At another Tolkien board I am a member at they have "gaming" threads (trivia and other games) inside the book forums, like we have trivia threads in the book forums here. Those games are very popular, and I am afraid that people go rather to them and post than the actual book discussions. I don't want that to happen here. Perhaps it would be an idea to create a Gaming forum, where all trivia and other gaming threads are kept so that they don't affect the book discussions?


----------



## Inderjit S (Dec 28, 2003)

I really don't think the Quizzes interfere too much with each fora. I don't know where you got the idea that "...I am afraid that people go rather to them and post than the actual book discussions..." from, people don't go into certain books discussion because they don't want to, not because of a active participation in the a certain quiz. The Quiz doesn't deter any posting, IMO, and a lot of people can obtain a lot of interesting information, even more so then can be gained from a discussion on the Books. (Still wondering if anyone will beat my run of 3 unanswerable questions in the HoF Quiz, could have been 4 if it wasn't for Nóm ).

Each quiz is relevant to each for, the questions in the Silmarillion involve questions from the 'Published Silmarillion' and the same for 'The Hobbit' and 'The Lord of The Rings' questions. 'The Hall of Fire' quiz seems to have developed into a quasi-HoME quiz.


----------



## Lantarion (Dec 28, 2003)

I understand your concern Herendil, but the membership of TTF is so mature IMO that the respective Quizzes do not hinder discussion at all. 
Yeah Inder, it has 'evolved' into a quasi-HoME quiz.. Which isn't a terribly good tihng as only a handful of members actively participate in that Quiz anymore..  
But what the HoF Quiz is is just a sort of collective trivia-game, with questions from all of Tolkien's published works.


----------



## Confusticated (Dec 29, 2003)

While I do not think the Quiz threads hinder discussion, I do like the idea of them having their own forum... a place where all games like trivia and quotable quotes belong.

Back during my short time as a mod I mentioned this, and I wanted to move the games into Bag End but yet that wasn't the correct forum and some disagreed with me doing it.

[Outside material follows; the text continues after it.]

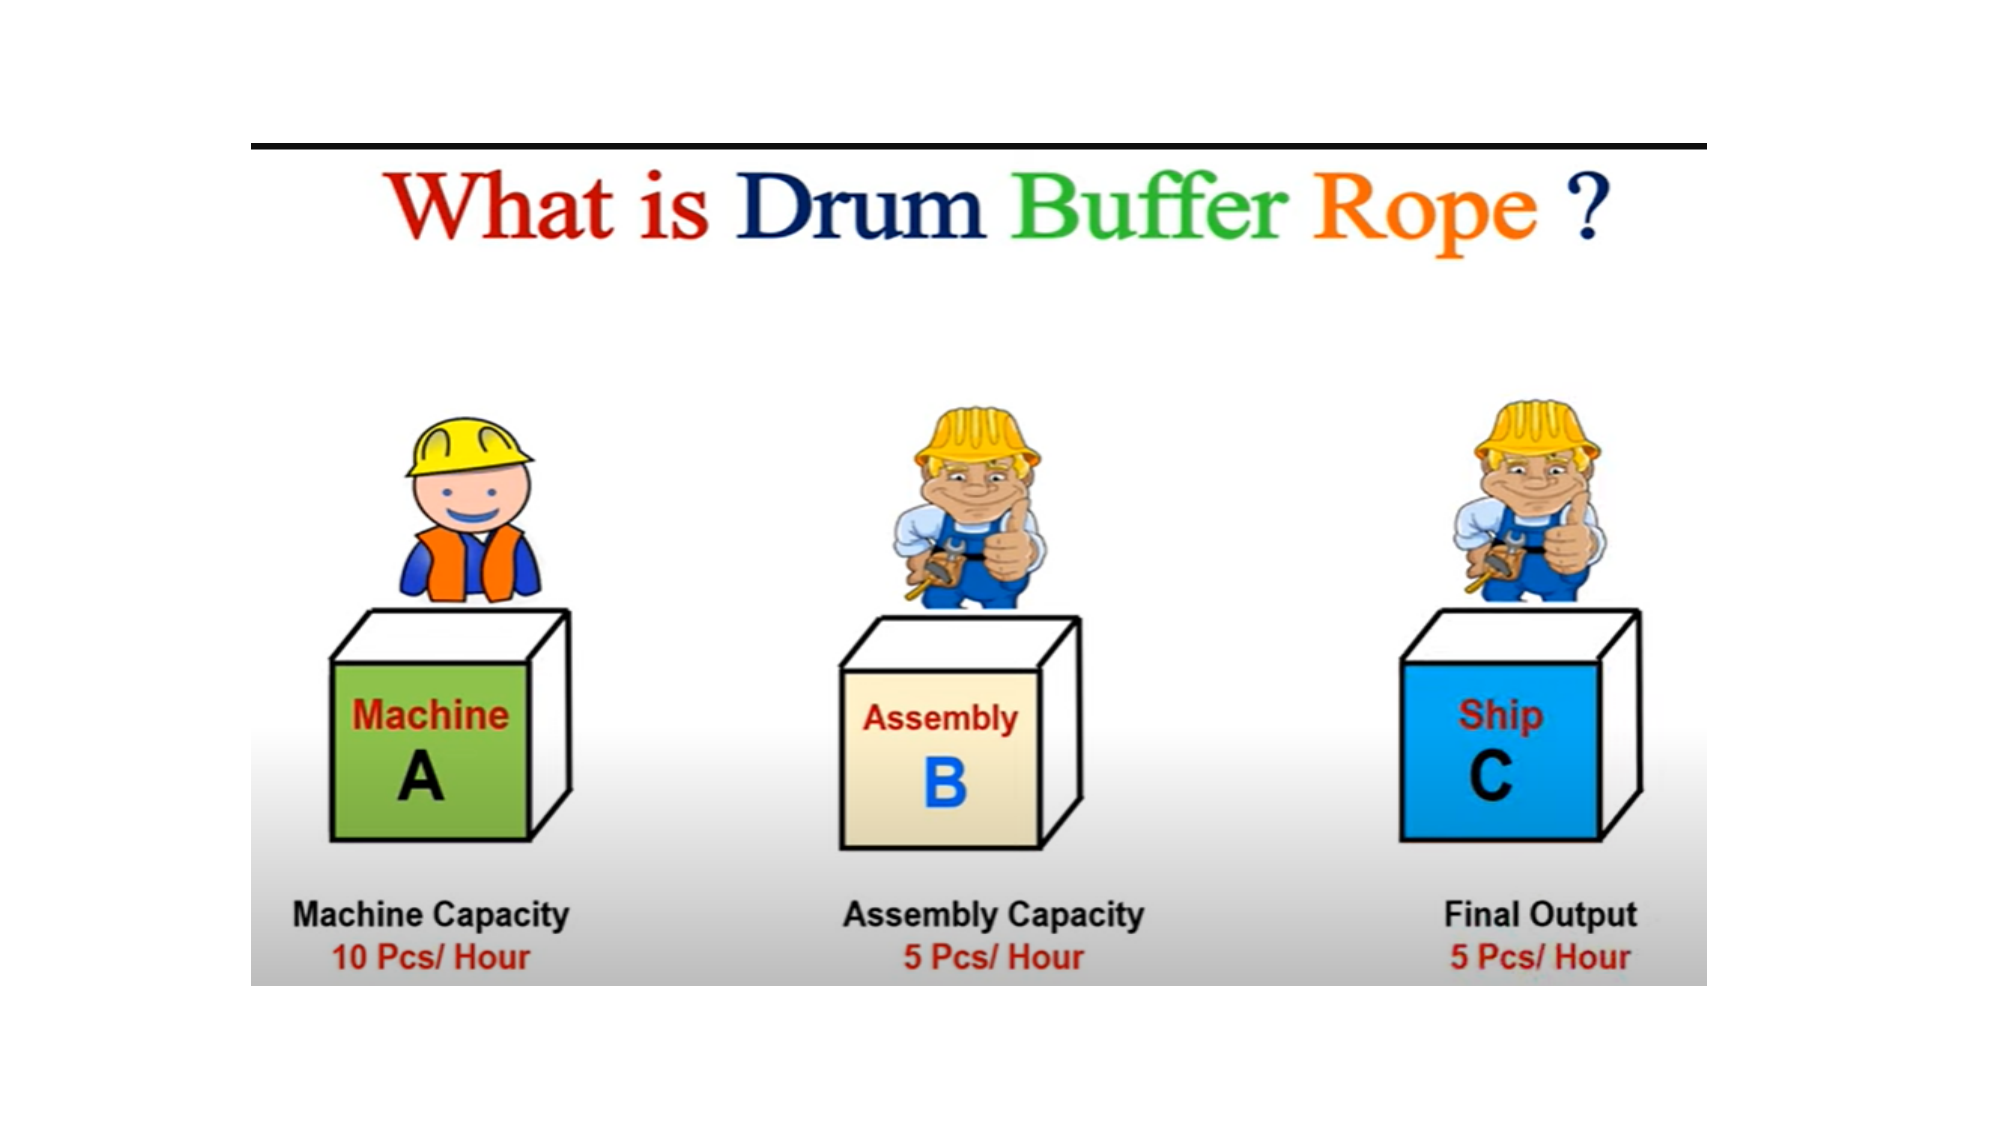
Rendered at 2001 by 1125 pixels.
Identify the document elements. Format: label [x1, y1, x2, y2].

list [251, 143, 1707, 986]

The big arguement against this idea seems to be "But they are educational!"... the disagree lies in the fact that I do not think the criteria for a thread being in the book forum should be that it is educational, but rather that it is discussion.

Anyhow I think they are okay were they are at but I'd rather them all be together in a gaming forum if only because I like the idea of the book forums containing nothing but discussion.



Lantarion said:


> Yeah Inder, it has 'evolved' into a quasi-HoME quiz.. Which isn't a terribly good tihng as only a handful of members actively participate in that Quiz anymore..


I see no problem with this either especially since there was made trivia for LotR, The Hobbit, and The Silmarillion. 

Btw Inder... if I had been around before, and known what you were aiming for, I would have stopped you before you got to three


----------